PAGE ->
********

What perturbed Moses, according to this Midrash, was not so much that he wouldn’t be allowed to enter the Land alive. Moses could understand that his leadership was designed for the generation that left Egypt and that now it was time for his pupil Joshua to take over the reins. The brunt of Moses' hurt was that G-d would not allow even his body to be interred in the soil of the Holy Land! The remains of Joseph, who died 180 years earlier, can enter the land, while the body of Moses, who led the Jews all the way till the border, cannot enter?
G-d’s response is nothing less than astounding. It goes like this:
He who acknowledged his land, will be buried in the land; he who did not acknowledge his land, will not be buried in the land. Joseph acknowledged the land; Moses did not.
The Midrash quotes two episodes demonstrating Joseph’s loyalty to the land.
The First Episode
At the age of seventeen, Joseph was living with his father Jacob in Hebron. The young handsome lad was kidnapped by his brothers and sold into Egyptian slavery. There he acquired the trust of his master, Potiphar, who put him in charge of the home, while his wife was unsuccessfully attempting to seduce Joseph into immoral behavior.
One day when nobody was home, the woman held on to Joseph, demanding that he betray his morality. Joseph fled the home leaving his cloak in her hand. She seized the opportunity and cried out: “Look! He [my husband] brought us a Hebrew man to sport with us; he came to lie with me but I screamed out loudly! When he heard that I raised my voice and screamed, he left his garment beside me, fled and went outside!”[5]
For this, Joseph was sentenced to prison. For twelve years he remained incarcerated in an Egyptian dungeon, until he was finally liberated to interpret a mysterious dream of the Egyptian emperor, Pharaoh, following which he rose to become the viceroy of the country.
How did Potiphar’s wife describe Joseph? As a “Hebrew man” (“Look, he brought us a Hebrew man to sport with us.”) This was a most obvious and conspicuous characteristic of Joseph's. Clearly, he never disguised his origin; everybody was aware that he was member of the Hebrew tribe, coming from the Land of Israel.
The Second Episode
The Second Episode
The second episode occurs ten years later, while in the Egyptian dungeon. There, Joseph interprets the enigmatic dreams of two of Pharaoh’s assistants, his baker and his butler. The baker, Joseph predicts, will be executed; the butler will be set free and restored to his previous post in the palace.
Joseph asks of the butler: “If only you can do me a favor, and mention me to Pharaoh, and get me out of this place, for indeed I was kidnapped from the land of the Hebrews, and even here I have done nothing to them to put me in the dungeon.”[6]
Here again Joseph proclaims his connection to the Holy Land. “I was kidnapped from the land of the Hebrews.”
Indeed, when the butler does present Joseph’s case to Pharaoh, two years later, that is exactly how he describes Joseph: “There [in the dungeon] with us was a Hebrew youth, a slave….”[7] The first characteristic by which he defines Joseph is his being “a Hebrew youth.”
Why Risk Your Freedom?

********

RECORDS SHOWN ->
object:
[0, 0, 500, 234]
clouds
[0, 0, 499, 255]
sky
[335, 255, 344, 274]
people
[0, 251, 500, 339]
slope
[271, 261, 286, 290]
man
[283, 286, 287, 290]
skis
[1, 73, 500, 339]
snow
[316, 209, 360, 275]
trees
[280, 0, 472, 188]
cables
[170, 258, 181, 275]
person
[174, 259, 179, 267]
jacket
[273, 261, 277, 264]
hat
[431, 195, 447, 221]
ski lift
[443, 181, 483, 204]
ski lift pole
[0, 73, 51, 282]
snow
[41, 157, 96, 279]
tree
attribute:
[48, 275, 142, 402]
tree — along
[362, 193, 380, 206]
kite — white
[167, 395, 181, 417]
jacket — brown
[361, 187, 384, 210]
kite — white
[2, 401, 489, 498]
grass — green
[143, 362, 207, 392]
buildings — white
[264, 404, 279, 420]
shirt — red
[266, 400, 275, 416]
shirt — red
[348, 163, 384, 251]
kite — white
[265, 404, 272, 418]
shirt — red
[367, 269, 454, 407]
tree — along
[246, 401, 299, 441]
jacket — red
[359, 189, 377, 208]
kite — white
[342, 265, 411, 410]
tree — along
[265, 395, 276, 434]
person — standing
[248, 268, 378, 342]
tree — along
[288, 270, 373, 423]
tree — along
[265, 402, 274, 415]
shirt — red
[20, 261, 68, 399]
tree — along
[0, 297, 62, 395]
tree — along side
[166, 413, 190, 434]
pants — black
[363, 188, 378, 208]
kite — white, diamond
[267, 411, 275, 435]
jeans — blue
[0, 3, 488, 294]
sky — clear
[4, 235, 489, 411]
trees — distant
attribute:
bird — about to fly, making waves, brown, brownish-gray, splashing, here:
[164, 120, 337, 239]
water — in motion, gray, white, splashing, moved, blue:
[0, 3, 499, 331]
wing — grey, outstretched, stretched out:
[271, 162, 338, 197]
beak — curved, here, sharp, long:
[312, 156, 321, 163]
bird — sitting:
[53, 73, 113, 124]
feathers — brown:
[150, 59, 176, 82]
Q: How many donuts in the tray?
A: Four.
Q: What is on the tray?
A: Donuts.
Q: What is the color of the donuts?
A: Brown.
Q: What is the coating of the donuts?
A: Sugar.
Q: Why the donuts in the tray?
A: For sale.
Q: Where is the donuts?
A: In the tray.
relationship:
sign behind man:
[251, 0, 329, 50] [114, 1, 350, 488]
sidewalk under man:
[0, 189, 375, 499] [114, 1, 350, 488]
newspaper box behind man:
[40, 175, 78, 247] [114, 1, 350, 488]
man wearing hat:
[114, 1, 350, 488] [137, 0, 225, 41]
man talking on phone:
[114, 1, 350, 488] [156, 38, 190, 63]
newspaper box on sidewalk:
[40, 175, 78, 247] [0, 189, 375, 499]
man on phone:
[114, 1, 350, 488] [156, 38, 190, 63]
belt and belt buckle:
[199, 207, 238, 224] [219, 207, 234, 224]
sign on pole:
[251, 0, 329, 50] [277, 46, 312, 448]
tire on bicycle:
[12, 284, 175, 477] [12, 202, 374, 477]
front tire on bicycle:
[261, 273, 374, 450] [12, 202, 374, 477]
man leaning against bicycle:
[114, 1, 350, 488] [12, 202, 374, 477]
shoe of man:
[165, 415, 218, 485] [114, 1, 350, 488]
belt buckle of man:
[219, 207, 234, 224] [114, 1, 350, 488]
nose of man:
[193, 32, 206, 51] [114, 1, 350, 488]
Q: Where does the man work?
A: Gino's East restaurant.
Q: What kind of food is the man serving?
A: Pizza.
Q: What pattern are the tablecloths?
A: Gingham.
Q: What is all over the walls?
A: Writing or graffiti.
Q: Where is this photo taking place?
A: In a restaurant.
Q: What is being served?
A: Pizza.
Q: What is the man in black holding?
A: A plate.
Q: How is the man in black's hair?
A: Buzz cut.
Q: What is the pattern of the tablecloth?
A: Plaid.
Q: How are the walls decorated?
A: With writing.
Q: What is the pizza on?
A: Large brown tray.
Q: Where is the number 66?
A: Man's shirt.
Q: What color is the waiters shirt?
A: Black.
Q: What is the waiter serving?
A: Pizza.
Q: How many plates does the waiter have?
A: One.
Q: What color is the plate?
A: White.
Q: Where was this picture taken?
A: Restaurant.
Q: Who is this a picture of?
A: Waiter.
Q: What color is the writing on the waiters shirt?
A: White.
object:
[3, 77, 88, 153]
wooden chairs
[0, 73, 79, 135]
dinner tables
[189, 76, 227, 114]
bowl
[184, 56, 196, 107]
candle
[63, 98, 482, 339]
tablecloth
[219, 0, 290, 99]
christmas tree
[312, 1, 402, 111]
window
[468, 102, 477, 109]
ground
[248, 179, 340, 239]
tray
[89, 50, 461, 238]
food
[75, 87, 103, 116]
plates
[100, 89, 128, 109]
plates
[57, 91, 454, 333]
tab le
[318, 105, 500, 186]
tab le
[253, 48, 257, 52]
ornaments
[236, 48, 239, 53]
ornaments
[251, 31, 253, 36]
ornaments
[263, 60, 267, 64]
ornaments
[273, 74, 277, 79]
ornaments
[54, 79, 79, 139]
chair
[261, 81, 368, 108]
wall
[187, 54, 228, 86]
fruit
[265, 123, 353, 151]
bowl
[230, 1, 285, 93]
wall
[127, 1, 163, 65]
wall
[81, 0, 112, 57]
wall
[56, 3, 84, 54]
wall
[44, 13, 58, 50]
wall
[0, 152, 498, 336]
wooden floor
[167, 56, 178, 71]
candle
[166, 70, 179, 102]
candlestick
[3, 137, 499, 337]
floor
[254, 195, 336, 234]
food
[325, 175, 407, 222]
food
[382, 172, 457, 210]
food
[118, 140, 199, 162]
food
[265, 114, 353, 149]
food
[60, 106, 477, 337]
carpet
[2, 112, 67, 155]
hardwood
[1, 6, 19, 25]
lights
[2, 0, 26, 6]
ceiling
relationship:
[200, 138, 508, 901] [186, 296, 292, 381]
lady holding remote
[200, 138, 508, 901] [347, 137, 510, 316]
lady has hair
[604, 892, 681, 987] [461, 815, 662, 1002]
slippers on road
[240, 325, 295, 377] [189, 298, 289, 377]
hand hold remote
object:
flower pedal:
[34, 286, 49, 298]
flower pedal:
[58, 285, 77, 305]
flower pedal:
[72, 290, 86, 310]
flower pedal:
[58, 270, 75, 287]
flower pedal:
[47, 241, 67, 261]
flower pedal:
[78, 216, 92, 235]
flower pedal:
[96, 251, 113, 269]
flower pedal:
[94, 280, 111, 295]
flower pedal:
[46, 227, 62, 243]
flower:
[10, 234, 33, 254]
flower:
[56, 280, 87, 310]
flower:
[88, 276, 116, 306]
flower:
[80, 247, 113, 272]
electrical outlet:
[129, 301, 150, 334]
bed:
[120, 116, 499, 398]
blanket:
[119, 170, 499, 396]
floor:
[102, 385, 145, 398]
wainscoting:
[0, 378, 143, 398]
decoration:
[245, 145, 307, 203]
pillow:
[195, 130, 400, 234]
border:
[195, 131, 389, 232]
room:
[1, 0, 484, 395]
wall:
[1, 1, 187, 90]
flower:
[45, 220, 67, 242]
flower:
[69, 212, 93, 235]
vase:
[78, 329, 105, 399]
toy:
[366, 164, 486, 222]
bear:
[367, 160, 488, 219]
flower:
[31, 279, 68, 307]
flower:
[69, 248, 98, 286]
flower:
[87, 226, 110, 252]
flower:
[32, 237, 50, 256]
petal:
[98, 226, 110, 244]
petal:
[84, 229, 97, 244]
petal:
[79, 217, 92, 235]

********

STATED PROBLEM ->
Print the part of the Midrash commentary starting at "One day when" and ending at "of the country.". The records have no connection to the Midrash commentary.

SOLUTION TO THIS PROBLEM ->
One day when nobody was home, the woman held on to Joseph, demanding that he betray his morality. Joseph fled the home leaving his cloak in her hand. She seized the opportunity and cried out: “Look! He [my husband] brought us a Hebrew man to sport with us; he came to lie with me but I screamed out loudly! When he heard that I raised my voice and screamed, he left his garment beside me, fled and went outside!”[5]
For this, Joseph was sentenced to prison. For twelve years he remained incarcerated in an Egyptian dungeon, until he was finally liberated to interpret a mysterious dream of the Egyptian emperor, Pharaoh, following which he rose to become the viceroy of the country.